Who were involved in Hiding Behind the Mask?

I was fortunate to have a few expert people involved who strongly believed in this project, Including the master himself, Hartley Kemp at C ARTS. Thanks to the following: Robert O’Haire (film maker); Erol DeLos Santos (communications, trailer design, videos, and all things mechanical); Artist, Anthony Grayson (images). Without them, this would be a lot of words in a document saved on my laptop.

What has been the most valuable lesson you have taken away from creating this Masterclass and what does this show say about you as an academic and performer?


I divide my time between the stage and the college classroom. I enjoy both. Sharing ideas with City University students (of all ages) from around the world creates a challenge. However, their cultures and diversities play into the mix of the topics, as we share ideas and learn from each other. Many top performers admit that you learn your craft when you teach. I am a firm believer in that. Whether a performer or educator, you are always learning and growing. If you stop, the challenge ends. Each semester, I tell my students.” I cannot present to you, in 15 three -hour sessions, everything I have learned about music and its relationships since I was 5 years old. It’s not happening. However, you will learn a lot because I choose what I think you can take with you and retain.”

And finally, what do you want your fringe audiences to take away from Hiding Behind the Mask: jesters, jokers, and clowns?

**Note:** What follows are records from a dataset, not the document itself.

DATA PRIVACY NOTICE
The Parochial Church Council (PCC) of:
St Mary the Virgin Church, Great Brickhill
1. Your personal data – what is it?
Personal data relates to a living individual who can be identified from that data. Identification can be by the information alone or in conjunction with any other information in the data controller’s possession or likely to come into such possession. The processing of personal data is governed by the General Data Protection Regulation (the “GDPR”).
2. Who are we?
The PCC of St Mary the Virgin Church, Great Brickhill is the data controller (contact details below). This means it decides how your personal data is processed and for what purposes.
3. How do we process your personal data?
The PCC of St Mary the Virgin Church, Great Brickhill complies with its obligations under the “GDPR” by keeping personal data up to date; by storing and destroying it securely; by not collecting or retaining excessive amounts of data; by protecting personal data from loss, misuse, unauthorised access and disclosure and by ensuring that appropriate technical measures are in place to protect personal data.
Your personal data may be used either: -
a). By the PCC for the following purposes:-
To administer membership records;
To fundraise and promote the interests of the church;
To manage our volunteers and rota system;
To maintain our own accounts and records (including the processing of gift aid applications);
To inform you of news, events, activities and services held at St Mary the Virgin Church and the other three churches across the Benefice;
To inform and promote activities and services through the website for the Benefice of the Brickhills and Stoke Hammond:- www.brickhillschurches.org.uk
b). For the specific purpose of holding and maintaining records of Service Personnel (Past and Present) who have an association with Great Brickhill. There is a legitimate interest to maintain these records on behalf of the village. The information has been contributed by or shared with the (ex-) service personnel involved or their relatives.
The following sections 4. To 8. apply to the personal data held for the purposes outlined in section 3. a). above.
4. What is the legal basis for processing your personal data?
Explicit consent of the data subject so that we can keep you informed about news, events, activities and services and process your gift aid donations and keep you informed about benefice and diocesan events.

That’s a tough one. The next time you watch a movie, turn on the television, read a poem, stare at a painting, have a serious conversation with someone, become philosophically engaged, look at a homeless person, listen to your political leaders - be aware that life is not black and white, right, or wrong. That you need to look inside your fantasy world as well as theirs, in order to perceive the world through those Masks.